Depois, vem a questão da escolha dos pratos. Além de nem todos os itens do menu terem meia dose, muitas vezes ainda nos atiram à cara que tal prato só é servido para um mínimo de duas pessoas! Nessa altura, só a fome ou a enorme vontade de comer algo em concreto nos impede de abandonar imediatamente o restaurante. Acresce ainda o facto de uma meia dose nunca custar metade de uma dose. Se algo custa por inteiro, p.ex., 10 euros, a meia dose custará sempre pelo menos 7! Então, se vamos comer metade da comida não deveríamos pagar também só metade do preço? O mesmo se passa com o vinho. A minha opinião é que nos cobram mais, a nós solitários, porque lhes estamos a estragar o negócio, afinal de contas estamos a ocupar-lhes sozinhos uma mesa inteira, que deveria estar a ser utilizada por duas a quatro pessoas.
E pedir vinho para acompanhar a refeição? Bem, toda a gente olha para quem está a comer sozinho e a beber vinho como se fosse um borrachão, como se devesse haver uma regra “Se está sozinho, não beba!”, caso contrário só pode ser um bebedolas, ninguém bebe sozinho vinho em público! E mesmo quando dizemos com os olhos às pessoas das mesas em redor “é apenas uma garrafa de 37,5 cl., são só dois copinhos…”, respondem-nos com aquele olhar de que toda a gente sabe que essas garrafas são para ser bebidas por duas pessoas como complemento das grandes na fase do “só bebia mais um copinho, mandamos vir uma garrafa das pequenas?”.
Outro pormenor delicado é que se o restaurante não tiver televisão a pessoa sozinha está sempre sem jeito. Ou passamos a refeição toda a olhar para o prato, como se estivéssemos à procura de algo que era suposto lá estar; ou examinamos durante todo o tempo cada pormenor do interior do restaurante como se fossemos inspectores de decoração de interiores; ou então somos apanhados a olhar para as outras pessoas, que acham sempre que estamos a ouvir as suas conversas (o que é verdade, claro, o que haveríamos de estar a fazer se não temos com quem conversar ou televisão para ver?). Toda esta situação é levada ao extremo se o local tiver aquele ambiente mais tranquilo e até meio romântico, com uma musiquinha agradável e luzes suaves.

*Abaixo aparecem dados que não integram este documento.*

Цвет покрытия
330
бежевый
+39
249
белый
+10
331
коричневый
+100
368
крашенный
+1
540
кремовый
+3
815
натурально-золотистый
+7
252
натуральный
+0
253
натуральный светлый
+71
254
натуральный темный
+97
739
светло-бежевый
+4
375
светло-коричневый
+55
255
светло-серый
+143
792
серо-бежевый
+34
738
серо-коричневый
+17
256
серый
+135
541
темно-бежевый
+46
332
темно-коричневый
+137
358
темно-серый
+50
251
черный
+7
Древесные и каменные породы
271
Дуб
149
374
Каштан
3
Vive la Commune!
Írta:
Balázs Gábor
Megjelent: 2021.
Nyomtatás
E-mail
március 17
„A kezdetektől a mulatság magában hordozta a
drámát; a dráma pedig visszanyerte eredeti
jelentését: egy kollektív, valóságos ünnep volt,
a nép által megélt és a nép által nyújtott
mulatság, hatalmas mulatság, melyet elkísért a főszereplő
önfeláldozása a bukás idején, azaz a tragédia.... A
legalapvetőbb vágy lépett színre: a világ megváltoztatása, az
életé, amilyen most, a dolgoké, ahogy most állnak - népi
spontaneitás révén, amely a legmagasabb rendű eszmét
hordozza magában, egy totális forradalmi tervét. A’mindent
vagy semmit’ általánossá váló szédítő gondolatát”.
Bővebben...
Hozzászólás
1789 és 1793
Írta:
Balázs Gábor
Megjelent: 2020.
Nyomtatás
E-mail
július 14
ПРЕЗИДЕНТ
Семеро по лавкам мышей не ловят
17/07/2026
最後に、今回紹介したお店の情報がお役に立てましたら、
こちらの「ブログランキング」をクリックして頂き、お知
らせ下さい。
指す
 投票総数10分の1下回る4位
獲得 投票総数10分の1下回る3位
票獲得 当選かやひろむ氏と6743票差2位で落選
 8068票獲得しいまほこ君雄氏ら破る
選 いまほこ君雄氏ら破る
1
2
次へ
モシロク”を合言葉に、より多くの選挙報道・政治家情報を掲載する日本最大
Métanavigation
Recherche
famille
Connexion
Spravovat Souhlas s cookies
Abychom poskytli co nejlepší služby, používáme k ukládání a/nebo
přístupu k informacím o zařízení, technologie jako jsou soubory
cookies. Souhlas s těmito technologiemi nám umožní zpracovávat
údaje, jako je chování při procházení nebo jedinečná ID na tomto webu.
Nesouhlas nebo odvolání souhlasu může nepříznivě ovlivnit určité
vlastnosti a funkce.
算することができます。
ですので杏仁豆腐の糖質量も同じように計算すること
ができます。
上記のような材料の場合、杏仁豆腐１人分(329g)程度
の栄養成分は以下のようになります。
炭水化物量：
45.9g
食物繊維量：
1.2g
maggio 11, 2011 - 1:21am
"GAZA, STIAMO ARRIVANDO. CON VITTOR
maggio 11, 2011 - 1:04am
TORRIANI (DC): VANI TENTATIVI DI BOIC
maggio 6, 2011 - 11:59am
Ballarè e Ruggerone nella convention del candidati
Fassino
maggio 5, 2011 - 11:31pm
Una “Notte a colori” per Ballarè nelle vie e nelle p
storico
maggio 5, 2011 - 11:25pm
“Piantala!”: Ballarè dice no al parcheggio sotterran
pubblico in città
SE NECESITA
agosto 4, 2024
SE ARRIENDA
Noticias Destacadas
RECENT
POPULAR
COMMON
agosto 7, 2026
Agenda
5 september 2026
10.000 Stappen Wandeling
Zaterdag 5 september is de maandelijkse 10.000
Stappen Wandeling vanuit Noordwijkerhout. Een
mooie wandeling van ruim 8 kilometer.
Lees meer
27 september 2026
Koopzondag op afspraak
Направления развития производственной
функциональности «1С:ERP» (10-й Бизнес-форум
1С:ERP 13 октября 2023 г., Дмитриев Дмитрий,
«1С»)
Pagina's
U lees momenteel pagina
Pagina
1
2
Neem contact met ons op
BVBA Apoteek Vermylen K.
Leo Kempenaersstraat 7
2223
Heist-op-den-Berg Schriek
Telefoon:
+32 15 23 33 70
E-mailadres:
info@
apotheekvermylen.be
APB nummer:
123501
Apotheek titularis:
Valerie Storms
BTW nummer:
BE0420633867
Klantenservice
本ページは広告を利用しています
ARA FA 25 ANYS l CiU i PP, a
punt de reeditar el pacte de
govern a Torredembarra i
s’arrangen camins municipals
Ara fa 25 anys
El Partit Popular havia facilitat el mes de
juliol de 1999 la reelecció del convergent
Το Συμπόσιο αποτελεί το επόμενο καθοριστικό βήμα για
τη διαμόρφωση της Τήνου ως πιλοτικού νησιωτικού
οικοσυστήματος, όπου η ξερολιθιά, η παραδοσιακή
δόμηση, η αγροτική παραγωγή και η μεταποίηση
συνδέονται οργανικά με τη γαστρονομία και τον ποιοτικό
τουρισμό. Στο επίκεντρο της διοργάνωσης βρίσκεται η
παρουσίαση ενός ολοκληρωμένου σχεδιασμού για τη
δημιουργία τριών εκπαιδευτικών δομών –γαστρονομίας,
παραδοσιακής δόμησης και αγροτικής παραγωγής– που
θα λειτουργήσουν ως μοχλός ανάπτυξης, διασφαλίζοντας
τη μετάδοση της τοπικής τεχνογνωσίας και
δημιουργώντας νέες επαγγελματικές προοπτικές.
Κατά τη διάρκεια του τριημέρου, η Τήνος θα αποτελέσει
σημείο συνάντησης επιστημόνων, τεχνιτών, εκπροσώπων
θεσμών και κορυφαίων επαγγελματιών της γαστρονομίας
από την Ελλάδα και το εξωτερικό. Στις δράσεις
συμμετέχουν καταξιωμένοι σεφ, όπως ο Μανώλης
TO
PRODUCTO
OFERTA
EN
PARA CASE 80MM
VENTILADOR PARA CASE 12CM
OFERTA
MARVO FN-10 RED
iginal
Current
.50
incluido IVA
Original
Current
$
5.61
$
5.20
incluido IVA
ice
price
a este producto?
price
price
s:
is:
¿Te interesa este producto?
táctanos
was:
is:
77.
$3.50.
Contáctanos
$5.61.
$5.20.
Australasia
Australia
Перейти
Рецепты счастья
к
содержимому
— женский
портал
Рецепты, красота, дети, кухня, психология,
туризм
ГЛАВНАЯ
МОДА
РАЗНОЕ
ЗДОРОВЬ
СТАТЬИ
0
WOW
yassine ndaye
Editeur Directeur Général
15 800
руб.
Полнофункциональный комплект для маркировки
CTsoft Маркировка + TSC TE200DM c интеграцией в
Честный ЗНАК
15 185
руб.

Finalmente, e falo por mim, também há o receio de comer tudo, ou seja, de rapar a travessa e/ou o prato. Porque quando se está com mais alguém não se sabe quem comeu mais ou é considerado normal que se limpe tudo, mas sozinhos somos sempre considerados comilões e se não estamos com alguém é porque, certamente, se fartaram que nós lhes comêssemos a sua parte.